En kötüsü de, yıkıcı bile olmaması. O zaman, herkesin işi zor.
Test etmesi çok kolay. Hedefler var mı, ölçülüyor mu, bu durumdan herkes haberdar mı?
Bu üç soruya verilecek evet cevabının ses tonu, sona doğru, duyulamayacak kadar kısıklaşıyorsa; durum, üstünüzün sizi sevip sevmediğine indirgenmiş demektir. seviliyorsanız, bu da iyi birşey. Şimdilik.
Hedeflendirme, KPI, ana performans göstergeleri; adına ne derseniz deyin; sağlıklı bir yapı için yapılması gereken en önemli şey. Ancak, bu şekilde, Yönetim Kurulu, CEO, diğer C’ler ve diğer çalışanlardan verim alınabilir. Bu da yetmez; hedefleri belirleyip kişilerle paylaştıktan sonra, herkesin herşeyi tam olarak değil, sizin anlatmak istediğiniz içerikle anlamış olduğundan emin olmak gerek. Aksi taktirde, bir şirket dolusu rüya yorumcusu ile başbaşa kalmış olabilirsiniz.
Bunun olmadığı ortamdaki durum şudur: İyi niyetli herkes, yapabileceğinin en iyisini yapmaya çalışır, hatta yaptığından da emin olur. Sonuç ise koca bir hüsrandır.
Oysa, yöneticinin temel görevi, takımını uyum içinde, güvenlerini kazanarak, verimli olacakları ortamı hazırlayarak çalıştırmaktır. Çıtalar doğal olarak yükselecek, rabarba, yerini işleyen çarklara bırakacaktır.
Kar, ciro, adet/ton, mutlu çalışma ortamı, en az işten ayrılma, en çok sevilen şirket? Ne olmak isteyen bir dünyanız var/bir dünyada çalışıyorsunuz? Kara kaşınız, kara gözünüz için mi, yetki sahibi kötü bir espri yapsa bile kahkahalara boğulduğunuz için mi, her maile anında, katıldığınızı bildiren bir cümleyi en önce siz yazdığınız için mi; yoksa bir sonraki adımı düşünüp, daha ileriye gidebilmenin yollarını ararken yetki sahibini kızdırmak pahasına bu yolu seçtiğiniz için mi oradasınız?

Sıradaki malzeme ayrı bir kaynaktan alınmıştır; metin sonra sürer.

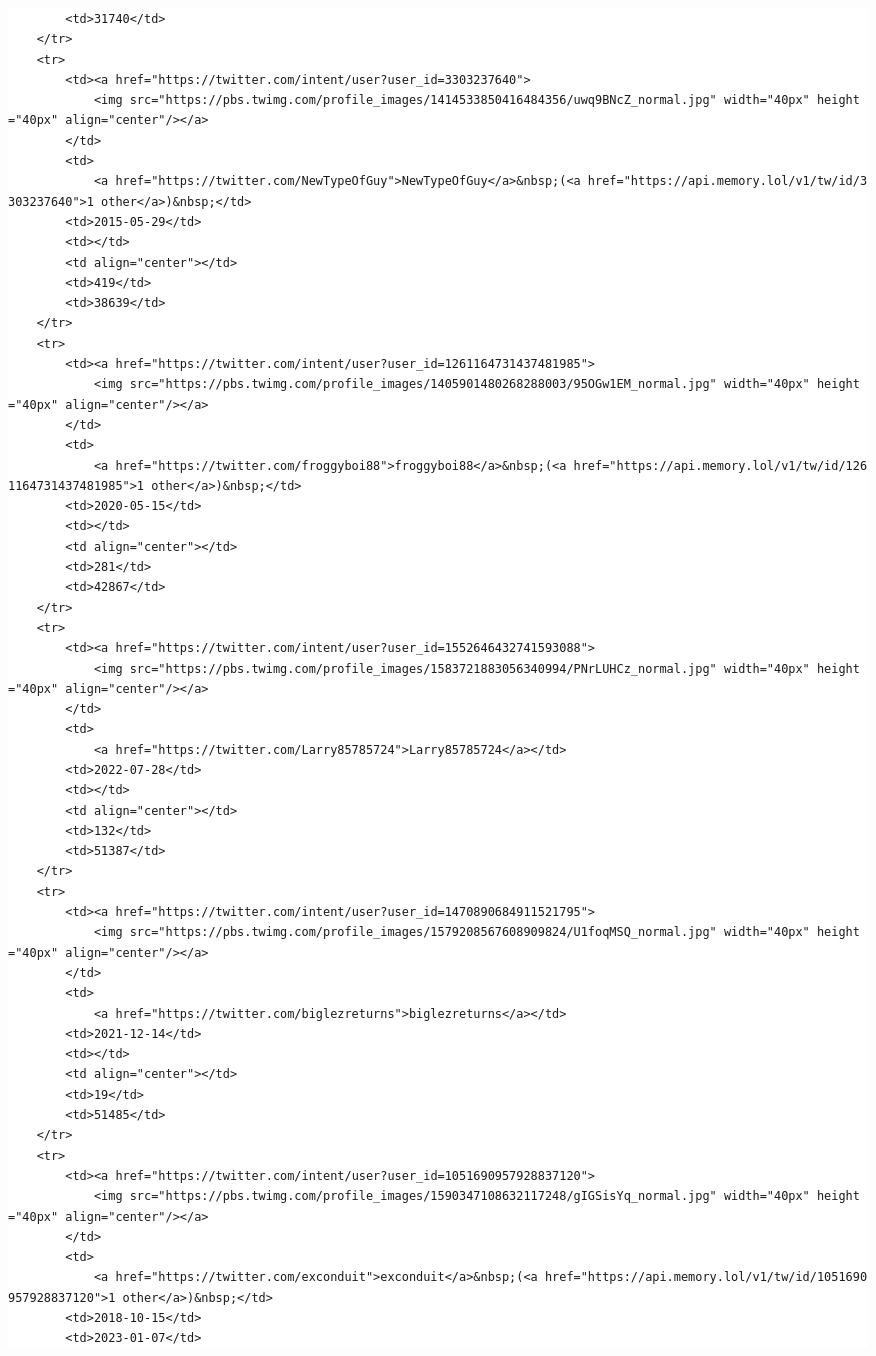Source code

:             <td>31740</td>
        </tr>
        <tr>
            <td><a href="https://twitter.com/intent/user?user_id=3303237640">
                <img src="https://pbs.twimg.com/profile_images/1414533850416484356/uwq9BNcZ_normal.jpg" width="40px" height="40px" align="center"/></a>
            </td>
            <td>
                <a href="https://twitter.com/NewTypeOfGuy">NewTypeOfGuy</a>&nbsp;(<a href="https://api.memory.lol/v1/tw/id/3303237640">1 other</a>)&nbsp;</td>
            <td>2015-05-29</td>
            <td></td>
            <td align="center"></td>
            <td>419</td>
            <td>38639</td>
        </tr>
        <tr>
            <td><a href="https://twitter.com/intent/user?user_id=1261164731437481985">
                <img src="https://pbs.twimg.com/profile_images/1405901480268288003/95OGw1EM_normal.jpg" width="40px" height="40px" align="center"/></a>
            </td>
            <td>
                <a href="https://twitter.com/froggyboi88">froggyboi88</a>&nbsp;(<a href="https://api.memory.lol/v1/tw/id/1261164731437481985">1 other</a>)&nbsp;</td>
            <td>2020-05-15</td>
            <td></td>
            <td align="center"></td>
            <td>281</td>
            <td>42867</td>
        </tr>
        <tr>
            <td><a href="https://twitter.com/intent/user?user_id=1552646432741593088">
                <img src="https://pbs.twimg.com/profile_images/1583721883056340994/PNrLUHCz_normal.jpg" width="40px" height="40px" align="center"/></a>
            </td>
            <td>
                <a href="https://twitter.com/Larry85785724">Larry85785724</a></td>
            <td>2022-07-28</td>
            <td></td>
            <td align="center"></td>
            <td>132</td>
            <td>51387</td>
        </tr>
        <tr>
            <td><a href="https://twitter.com/intent/user?user_id=1470890684911521795">
                <img src="https://pbs.twimg.com/profile_images/1579208567608909824/U1foqMSQ_normal.jpg" width="40px" height="40px" align="center"/></a>
            </td>
            <td>
                <a href="https://twitter.com/biglezreturns">biglezreturns</a></td>
            <td>2021-12-14</td>
            <td></td>
            <td align="center"></td>
            <td>19</td>
            <td>51485</td>
        </tr>
        <tr>
            <td><a href="https://twitter.com/intent/user?user_id=1051690957928837120">
                <img src="https://pbs.twimg.com/profile_images/1590347108632117248/gIGSisYq_normal.jpg" width="40px" height="40px" align="center"/></a>
            </td>
            <td>
                <a href="https://twitter.com/exconduit">exconduit</a>&nbsp;(<a href="https://api.memory.lol/v1/tw/id/1051690957928837120">1 other</a>)&nbsp;</td>
            <td>2018-10-15</td>
            <td>2023-01-07</td>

Bu iş, genel müdürden başka kimsenin işi değildir. Hatta, belki de onun tek işi bunları saptayıp, takımına anlatıp, gerçekleşmesini sağlamaktır. Bunu yapmayan bir genel müdürle çalışıyorsanız, üzülün; her sabah yeni bir gündemle başbaşa kalacaksınız.